Alex Duterte

Sep 14, 2020

2 min read

Learning from my first LeetCode Competition

This weekend I signed up for my first LeetCode competition. I thought it would be a fun challenge to experience and learn from. Full disclosure, I got utterly rocked by it. BUT, I did learn from my experience which is a great take away.

I started with a higher point problem, wasted too much time on it, couldn’t pass it (I thought I understood the deliverable but my expected outcome was not matching theirs). More than 2/3rds of the time limit passed while I was still scratching my head. I went back to the first problem (lowest points). I was able to finish it but I submitted 10 seconds too late. Total Score: 0. No buzzer beater for me.

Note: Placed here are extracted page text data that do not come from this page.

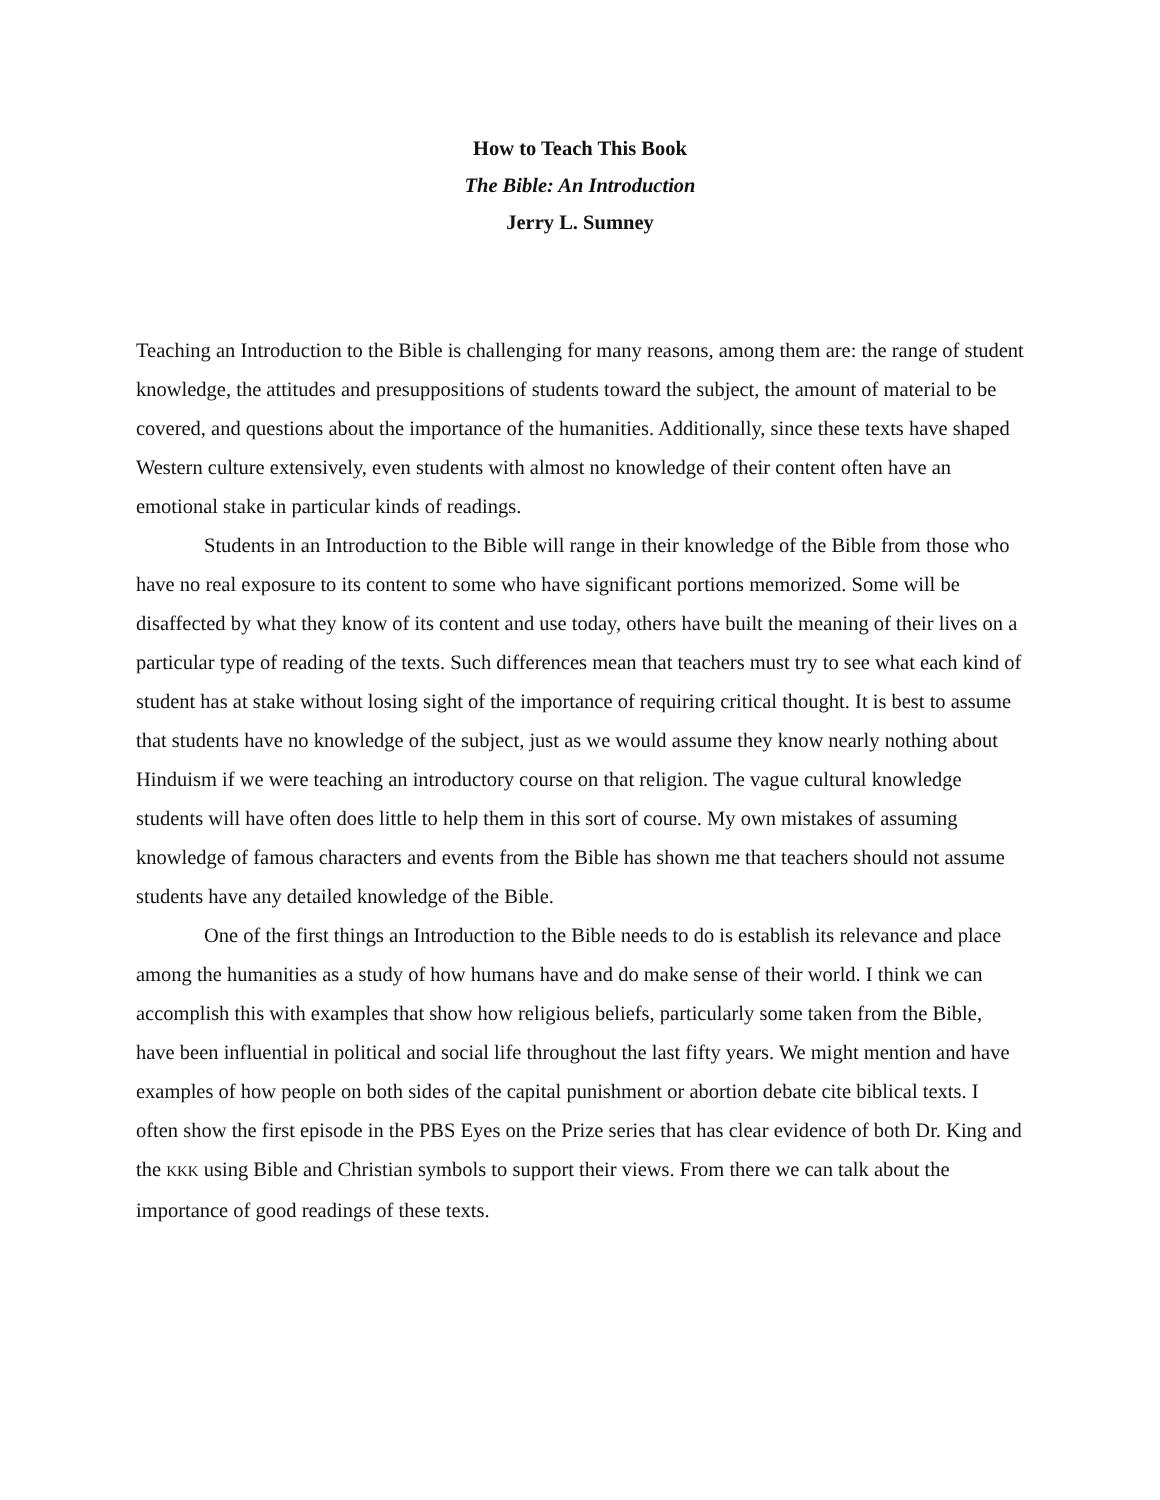How to Teach This Book
The Bible: An Introduction
Jerry L. Sumney
Teaching an Introduction to the Bible is challenging for many reasons, among them are: the range of student knowledge, the attitudes and presuppositions of students toward the subject, the amount of material to be covered, and questions about the importance of the humanities. Additionally, since these texts have shaped Western culture extensively, even students with almost no knowledge of their content often have an emotional stake in particular kinds of readings.
Students in an Introduction to the Bible will range in their knowledge of the Bible from those who have no real exposure to its content to some who have significant portions memorized. Some will be disaffected by what they know of its content and use today, others have built the meaning of their lives on a particular type of reading of the texts. Such differences mean that teachers must try to see what each kind of student has at stake without losing sight of the importance of requiring critical thought. It is best to assume that students have no knowledge of the subject, just as we would assume they know nearly nothing about Hinduism if we were teaching an introductory course on that religion. The vague cultural knowledge students will have often does little to help them in this sort of course. My own mistakes of assuming knowledge of famous characters and events from the Bible has shown me that teachers should not assume students have any detailed knowledge of the Bible.
One of the first things an Introduction to the Bible needs to do is establish its relevance and place among the humanities as a study of how humans have and do make sense of their world. I think we can accomplish this with examples that show how religious beliefs, particularly some taken from the Bible, have been influential in political and social life throughout the last fifty years. We might mention and have examples of how people on both sides of the capital punishment or abortion debate cite biblical texts. I often show the first episode in the PBS Eyes on the Prize series that has clear evidence of both Dr. King and the KKK using Bible and Christian symbols to support their views. From there we can talk about the importance of good readings of these texts.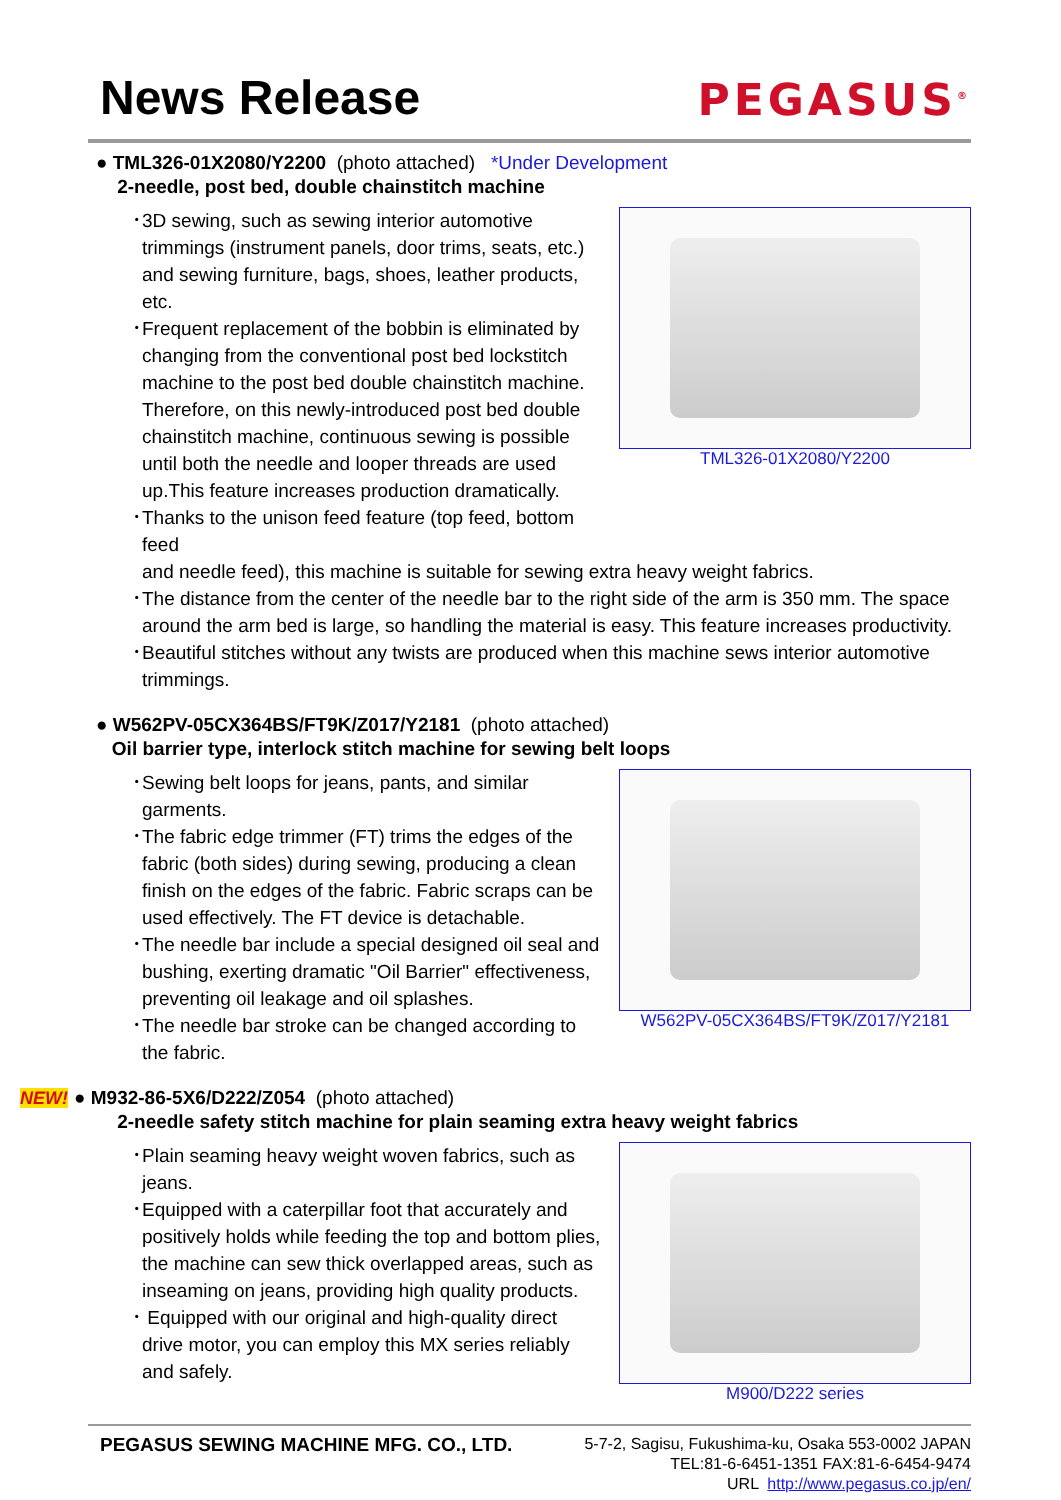News Release
PEGASUS<sup>®</sup>
● TML326-01X2080/Y2200 (photo attached) *Under Development
2-needle, post bed, double chainstitch machine
･3D sewing, such as sewing interior automotive trimmings (instrument panels, door trims, seats, etc.) and sewing furniture, bags, shoes, leather products, etc.
･Frequent replacement of the bobbin is eliminated by changing from the conventional post bed lockstitch machine to the post bed double chainstitch machine. Therefore, on this newly-introduced post bed double chainstitch machine, continuous sewing is possible until both the needle and looper threads are used up.This feature increases production dramatically.
･Thanks to the unison feed feature (top feed, bottom feed
TML326-01X2080/Y2200
and needle feed), this machine is suitable for sewing extra heavy weight fabrics.
･The distance from the center of the needle bar to the right side of the arm is 350 mm. The space around the arm bed is large, so handling the material is easy. This feature increases productivity.
･Beautiful stitches without any twists are produced when this machine sews interior automotive trimmings.
● W562PV-05CX364BS/FT9K/Z017/Y2181 (photo attached)
Oil barrier type, interlock stitch machine for sewing belt loops
･Sewing belt loops for jeans, pants, and similar garments.
･The fabric edge trimmer (FT) trims the edges of the fabric (both sides) during sewing, producing a clean finish on the edges of the fabric. Fabric scraps can be used effectively. The FT device is detachable.
･The needle bar include a special designed oil seal and bushing, exerting dramatic "Oil Barrier" effectiveness, preventing oil leakage and oil splashes.
･The needle bar stroke can be changed according to the fabric.
W562PV-05CX364BS/FT9K/Z017/Y2181
NEW! ● M932-86-5X6/D222/Z054 (photo attached)
2-needle safety stitch machine for plain seaming extra heavy weight fabrics
･Plain seaming heavy weight woven fabrics, such as jeans.
･Equipped with a caterpillar foot that accurately and positively holds while feeding the top and bottom plies, the machine can sew thick overlapped areas, such as inseaming on jeans, providing high quality products.
･ Equipped with our original and high-quality direct drive motor, you can employ this MX series reliably and safely.
M900/D222 series
PEGASUS SEWING MACHINE MFG. CO., LTD.
5-7-2, Sagisu, Fukushima-ku, Osaka 553-0002 JAPAN
TEL:81-6-6451-1351 FAX:81-6-6454-9474
URL http://www.pegasus.co.jp/en/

  1. Maybe start with the first problem next time. (At least when it comes to LeetCode Competitions).
  2. White board.
  3. White board.
  4. White board? Yes. White board. I’ve started keeping a notebook next to my laptop for this purpose. After the first read through of the deliverable my first thought was “huh?”. I went straight for the notebook and started drawing out the different parts of the “puzzle”. Once I saw it more clearly I could think through the logic.
  5. Doing the competition felt a lot different than just doing problems on Leet Code or Code Wars. Having that time limit definitely added a little pressure. Also seeing the #1 Ranked person finish all the problems in 10 minutes was a pretty jaw dropping moment for me. But in a technical interview there are also time limits. I personally felt it was good practice in thinking under pressure and time management.
  6. Coding consistently. I spent time to google syntax and documentation. There is absolutely nothing wrong with having to do this. But I feel if I was more consistent with my programming certain things would be more second nature. (“Does .every return a boolean? Was it string[0].toLowerCase? string.charAt(0).toLowerCase? .toLowerCase()? Did javascript have .toCapitalCase?”)

Also, celebrate the wins! I can honestly say I did not feel discouraged at all by doing the competition. I was able to attempt and embrace a harder challenge than I’ve experienced thus far in my career as a programmer. I learned more about myself as a programmer and can reflect on my strengths and weaknesses and think on how to improve them. To me that’s a win.